[Images with keypoint coordinates]
***

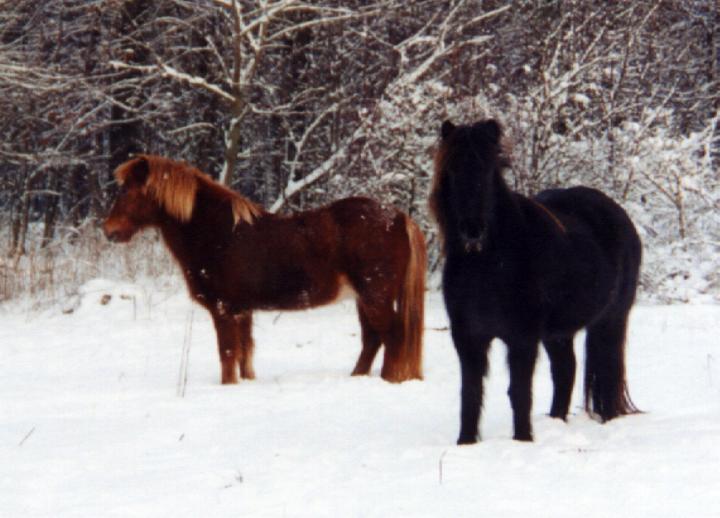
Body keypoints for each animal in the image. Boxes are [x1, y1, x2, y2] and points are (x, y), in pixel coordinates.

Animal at [104, 154, 424, 386]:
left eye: (129, 191)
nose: (109, 231)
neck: (221, 234)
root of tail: (398, 217)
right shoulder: (242, 310)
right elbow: (245, 354)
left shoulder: (223, 309)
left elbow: (228, 354)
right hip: (363, 299)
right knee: (373, 340)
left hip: (375, 297)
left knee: (393, 336)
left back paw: (391, 381)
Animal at [430, 120, 644, 444]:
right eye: (451, 171)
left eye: (488, 171)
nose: (472, 230)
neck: (487, 265)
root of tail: (620, 215)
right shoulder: (468, 337)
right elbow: (471, 393)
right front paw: (466, 442)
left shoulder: (522, 338)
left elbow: (519, 392)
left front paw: (523, 440)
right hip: (558, 333)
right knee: (566, 371)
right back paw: (557, 421)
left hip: (610, 321)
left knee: (606, 370)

***

What to do: Examine the records and pull out every line where the string "left" occurs.

Output:
left eye: (129, 191)
left shoulder: (223, 309)
left elbow: (228, 354)
left hip: (375, 297)
left knee: (393, 336)
left back paw: (391, 381)
left eye: (488, 171)
left shoulder: (522, 338)
left elbow: (519, 392)
left front paw: (523, 440)
left hip: (610, 321)
left knee: (606, 370)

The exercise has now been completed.